Information =
-=-=-=-=-

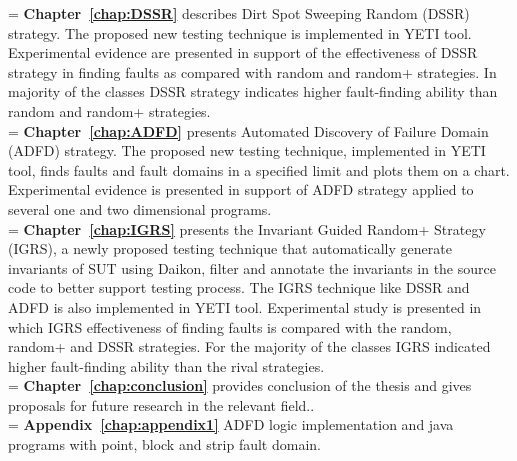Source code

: \hangindent=\parindent
{}
\noindent
\textbf{Chapter~\ref{chap:DSSR}} describes Dirt Spot Sweeping Random (DSSR) strategy. The proposed new testing technique is implemented in YETI tool. Experimental evidence are presented in support of the effectiveness of DSSR strategy in finding faults as compared with random and random+ strategies. In majority of the classes DSSR strategy indicates higher fault-finding ability than random and random+ strategies. \\

\hangindent=\parindent
{}
\noindent
\textbf{Chapter~\ref{chap:ADFD}} presents Automated Discovery of Failure Domain (ADFD) strategy. The proposed new testing technique, implemented in YETI tool, finds faults and fault domains in a specified limit and plots them on a chart. Experimental evidence is presented in support of ADFD strategy applied to several one and two dimensional programs. \\

 
\hangindent=\parindent
{}
\noindent
\textbf{Chapter~\ref{chap:IGRS}} presents the Invariant Guided Random+ Strategy (IGRS), a newly proposed testing technique that automatically generate invariants of SUT using Daikon, filter and annotate the invariants in the source code to better support testing process. The IGRS technique like DSSR and ADFD is also implemented in YETI tool. Experimental study is presented in which IGRS effectiveness of finding faults is compared with the random, random+ and DSSR strategies. For the majority of the classes IGRS indicated higher fault-finding ability than the rival strategies.\\

\hangindent=\parindent
{}
\noindent
\textbf{Chapter~\ref{chap:conclusion}} provides conclusion of the thesis and gives proposals for future research in the relevant field.. \\

 \hangindent=\parindent
 \noindent
 \textbf{Appendix~\ref{chap:appendix1}} ADFD logic implementation and java programs with point, block and strip fault domain.\\

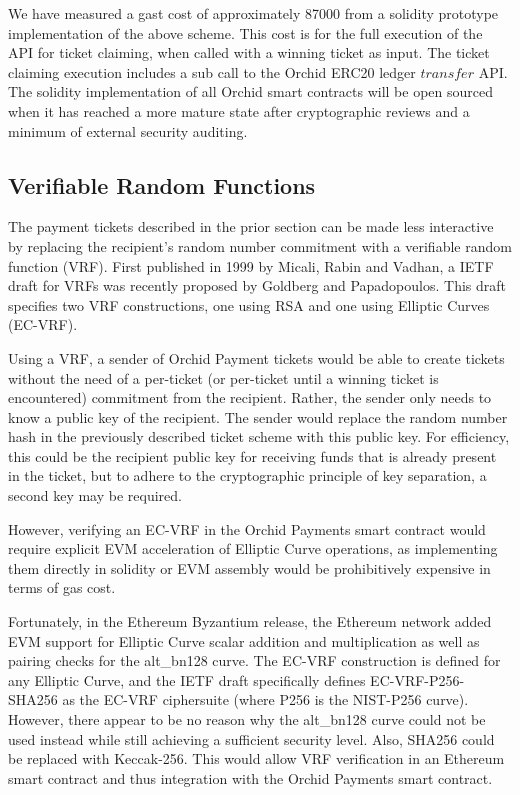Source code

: We have measured a gast cost of approximately 87000 from a solidity prototype implementation of the above scheme. This cost is for the full execution of the API for ticket claiming, when called with a winning ticket as input. The ticket claiming execution includes a sub call to the Orchid ERC20 ledger $transfer$ API. The solidity implementation of all Orchid smart contracts will be open sourced when it has reached a more mature state after cryptographic reviews and a minimum of external security auditing.

\subsection{Verifiable Random Functions}
\label{sec:vrfs}

The payment tickets described in the prior section can be made less interactive by replacing the recipient's random number commitment with a verifiable random function (VRF). First published in 1999 by Micali, Rabin and Vadhan\cite{VRF}, a IETF draft for VRFs was recently proposed by Goldberg and Papadopoulos\cite{IETFVRF}. This draft specifies two VRF constructions, one using RSA and one using Elliptic Curves (EC-VRF).

Using a VRF, a sender of Orchid Payment tickets would be able to create tickets without the need of a per-ticket (or per-ticket until a winning ticket is encountered) commitment from the recipient. Rather, the sender only needs to know a public key of the recipient. The sender would replace the random number hash in the previously described ticket scheme with this public key. For efficiency, this could be the recipient public key for receiving funds that is already present in the ticket, but to adhere to the cryptographic principle of key separation, a second key may be required.

However, verifying an EC-VRF in the Orchid Payments smart contract would require explicit EVM acceleration of Elliptic Curve operations, as implementing them directly in solidity or EVM assembly would be prohibitively expensive in terms of gas cost.

Fortunately, in the Ethereum Byzantium\cite{ETHByz} release, the Ethereum network added EVM support for Elliptic Curve scalar addition and multiplication\cite{EIP196} as well as pairing checks\cite{EIP197} for the alt\_bn128 curve\cite{ALTBN128}. The EC-VRF construction is defined for any Elliptic Curve, and the IETF draft specifically defines EC-VRF-P256-SHA256 as the EC-VRF ciphersuite (where P256 is the NIST-P256 curve\cite{P256}). However, there appear to be no reason why the alt\_bn128 curve could not be used instead while still achieving a sufficient security level. Also, SHA256 could be replaced with Keccak-256. This would allow VRF verification in an Ethereum smart contract and thus integration with the Orchid Payments smart contract.

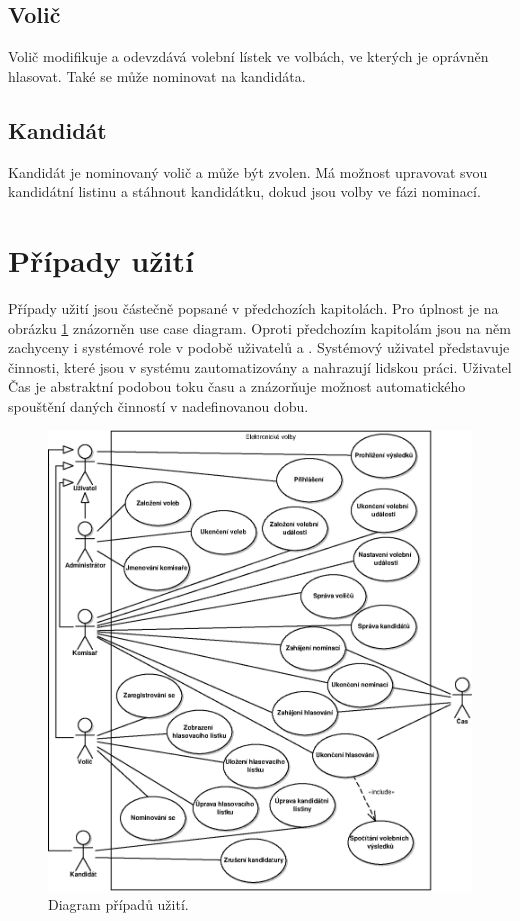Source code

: \documentclass[11pt,twoside,a4paper]{book}
\begin{document}
\subsection{Volič}

Volič modifikuje a odevzdává volební lístek ve volbách, ve kterých je oprávněn hlasovat. Také se může nominovat na kandidáta.


\subsection{Kandidát}

Kandidát je nominovaný volič a může být zvolen. Má možnost upravovat svou kandidátní listinu a stáhnout kandidátku, dokud jsou volby ve fázi nominací.

\section{Případy užití}

Případy užití jsou částečně popsané v předchozích kapitolách. Pro úplnost je na obrázku \ref{fig:pripady_uziti} znázorněn use case diagram. Oproti předchozím kapitolám jsou na něm zachyceny i systémové role v podobě uživatelů  a . Systémový uživatel představuje činnosti, které jsou v systému zautomatizovány a nahrazují lidskou práci. Uživatel Čas je abstraktní podobou toku času a znázorňuje možnost automatického spouštění daných činností v nadefinovanou dobu. 


\begin{figure}[h!]
	\centering
	\includegraphics[scale=0.9]{diagrams/pripady_uziti.eps}
	\caption{Diagram případů užití.}
	\label{fig:pripady_uziti}
\end{figure}
\end{document}
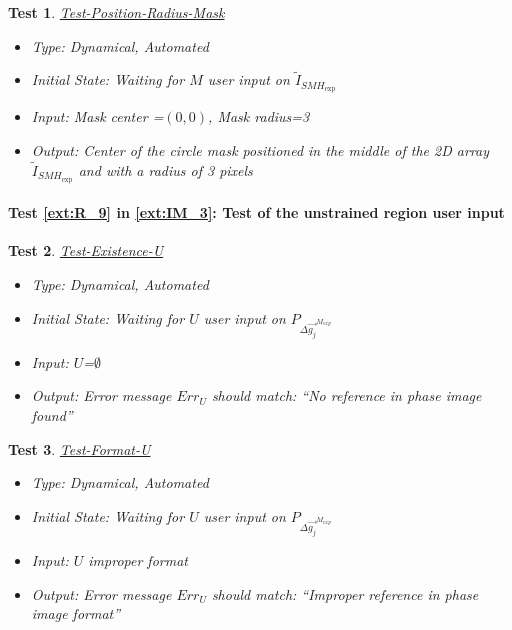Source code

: \documentclass[12pt, titlepage]{article}
\newtheorem{Test}{Test}
\begin{document}
\begin{Test}\normalfont\underline{Test-Position-Radius-Mask}
\label{Test-Position-Radius-Mask}
\begin{itemize}
\item Type: Dynamical, Automated
\item Initial State: Waiting for $M$ user input on $\widetilde{I}_{\mathit{SMH}_{\text{exp}}}$
\item Input: Mask center =$(0,0)$, Mask radius=3
\item Output: Center of the circle mask positioned in the middle of the 2D array $\widetilde{I}_{\mathit{SMH}_{\text{exp}}}$ and with a radius of 3 pixels
\end{itemize}
\end{Test}

\paragraph{Test \cref{ext:R_9} in \cref{ext:IM_3}: Test of the unstrained region user input}

\begin{Test}\normalfont\underline{Test-Existence-U}
\label{Test-Existence-U}
\begin{itemize}
\item Type: Dynamical, Automated
\item Initial State: Waiting for $U$ user input on $P_{\Delta \overrightarrow{g_{j}}^{M_{exp}}}$
\item Input: $U$=$\emptyset$
\item Output:  Error message $Err_{U}$ should match: \enquote{No reference in phase image found}
\end{itemize}
\end{Test}

\begin{Test}\normalfont\underline{Test-Format-U}
\label{Test-Format-U}
\begin{itemize}
\item Type: Dynamical, Automated
\item Initial State: Waiting for $U$ user input on $P_{\Delta \overrightarrow{g_{j}}^{M_{exp}}}$
\item Input: $U$ improper format
\item Output:  Error message $Err_{U}$ should match: \enquote{Improper reference in phase image format}
\end{itemize}
\end{Test}
\end{document}
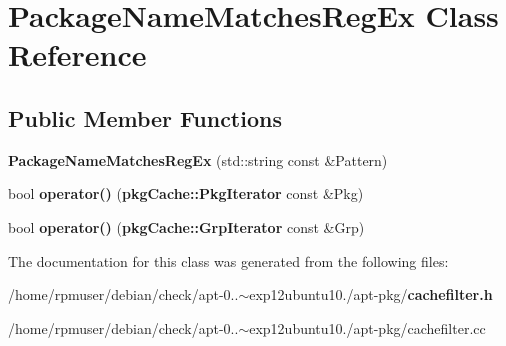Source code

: \section{\-Package\-Name\-Matches\-Reg\-Ex \-Class \-Reference}
\label{classAPT_1_1CacheFilter_1_1PackageNameMatchesRegEx}
\subsection*{\-Public \-Member \-Functions}
\begin{DoxyCompactItemize}
\item 
{\bfseries \-Package\-Name\-Matches\-Reg\-Ex} (std\-::string const \&\-Pattern)\label{classAPT_1_1CacheFilter_1_1PackageNameMatchesRegEx_a198f8a63d3b97a8dadde337ab93c1195}

\item 
bool {\bfseries operator()} ({\bf pkg\-Cache\-::\-Pkg\-Iterator} const \&\-Pkg)\label{classAPT_1_1CacheFilter_1_1PackageNameMatchesRegEx_a8b4f56d3577102e20aadcff248a25885}

\item 
bool {\bfseries operator()} ({\bf pkg\-Cache\-::\-Grp\-Iterator} const \&\-Grp)\label{classAPT_1_1CacheFilter_1_1PackageNameMatchesRegEx_a01cbece7d55e59f38457ea4e77bc0d05}

\end{DoxyCompactItemize}


\-The documentation for this class was generated from the following files\-:\begin{DoxyCompactItemize}
\item 
/home/rpmuser/debian/check/apt-\/0..$\sim$exp12ubuntu10./apt-\/pkg/{\bf cachefilter.\-h}\item 
/home/rpmuser/debian/check/apt-\/0..$\sim$exp12ubuntu10./apt-\/pkg/cachefilter.\-cc\end{DoxyCompactItemize}
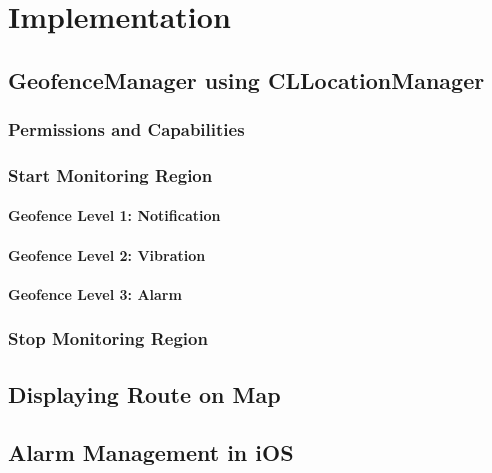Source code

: \chapter{Implementation}
\label{cha:Implementation}

\section{GeofenceManager using CLLocationManager}
\subsection{Permissions and Capabilities}

\subsection{Start Monitoring Region}
\subsubsection{Geofence Level 1: Notification}
\subsubsection{Geofence Level 2: Vibration}
\subsubsection{Geofence Level 3: Alarm}

\subsection{Stop Monitoring Region}

\section{Displaying Route on Map}

\section{Alarm Management in iOS}
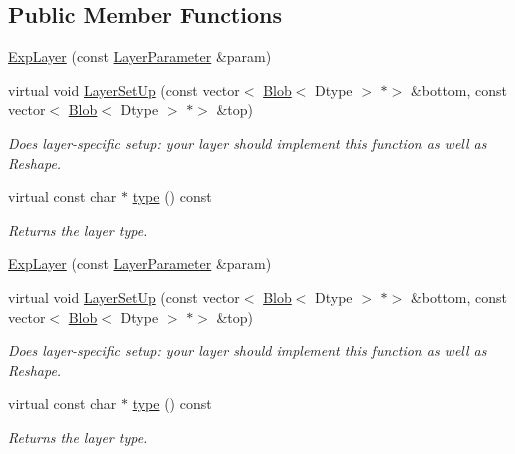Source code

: \subsection*{Public Member Functions}
\begin{DoxyCompactItemize}
\item 
\mbox{\hyperlink{classcaffe_1_1_exp_layer_a87a0fae261ad3d2c8947f463686a6de0}{Exp\+Layer}} (const \mbox{\hyperlink{classcaffe_1_1_layer_parameter}{Layer\+Parameter}} \&param)
\item 
virtual void \mbox{\hyperlink{classcaffe_1_1_exp_layer_a45ec267bdfd48e8aa34490e146405b9e}{Layer\+Set\+Up}} (const vector$<$ \mbox{\hyperlink{classcaffe_1_1_blob}{Blob}}$<$ Dtype $>$ $\ast$$>$ \&bottom, const vector$<$ \mbox{\hyperlink{classcaffe_1_1_blob}{Blob}}$<$ Dtype $>$ $\ast$$>$ \&top)
\begin{DoxyCompactList}\small\item\em Does layer-\/specific setup\+: your layer should implement this function as well as Reshape. \end{DoxyCompactList}\item 
\mbox{\label{classcaffe_1_1_exp_layer_a1f99d76f8356e7698f7a2e0f70fa5b85}} 
virtual const char $\ast$ \mbox{\hyperlink{classcaffe_1_1_exp_layer_a1f99d76f8356e7698f7a2e0f70fa5b85}{type}} () const
\begin{DoxyCompactList}\small\item\em Returns the layer type. \end{DoxyCompactList}\item 
\mbox{\hyperlink{classcaffe_1_1_exp_layer_a87a0fae261ad3d2c8947f463686a6de0}{Exp\+Layer}} (const \mbox{\hyperlink{classcaffe_1_1_layer_parameter}{Layer\+Parameter}} \&param)
\item 
virtual void \mbox{\hyperlink{classcaffe_1_1_exp_layer_ad482cfebeedd32e7b7d146106ece981a}{Layer\+Set\+Up}} (const vector$<$ \mbox{\hyperlink{classcaffe_1_1_blob}{Blob}}$<$ Dtype $>$ $\ast$$>$ \&bottom, const vector$<$ \mbox{\hyperlink{classcaffe_1_1_blob}{Blob}}$<$ Dtype $>$ $\ast$$>$ \&top)
\begin{DoxyCompactList}\small\item\em Does layer-\/specific setup\+: your layer should implement this function as well as Reshape. \end{DoxyCompactList}\item 
\mbox{\label{classcaffe_1_1_exp_layer_a1f99d76f8356e7698f7a2e0f70fa5b85}} 
virtual const char $\ast$ \mbox{\hyperlink{classcaffe_1_1_exp_layer_a1f99d76f8356e7698f7a2e0f70fa5b85}{type}} () const
\begin{DoxyCompactList}\small\item\em Returns the layer type. \end{DoxyCompactList}\end{DoxyCompactItemize}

-=-=-=-=-

What is needed = What lines in the material above hold the word "programs"? Pull them out.

Output =
\textbf{Chapter~\ref{chap:ADFD}} presents Automated Discovery of Failure Domain (ADFD) strategy. The proposed new testing technique, implemented in YETI tool, finds faults and fault domains in a specified limit and plots them on a chart. Experimental evidence is presented in support of ADFD strategy applied to several one and two dimensional programs. \\
 \textbf{Appendix~\ref{chap:appendix1}} ADFD logic implementation and java programs with point, block and strip fault domain.\\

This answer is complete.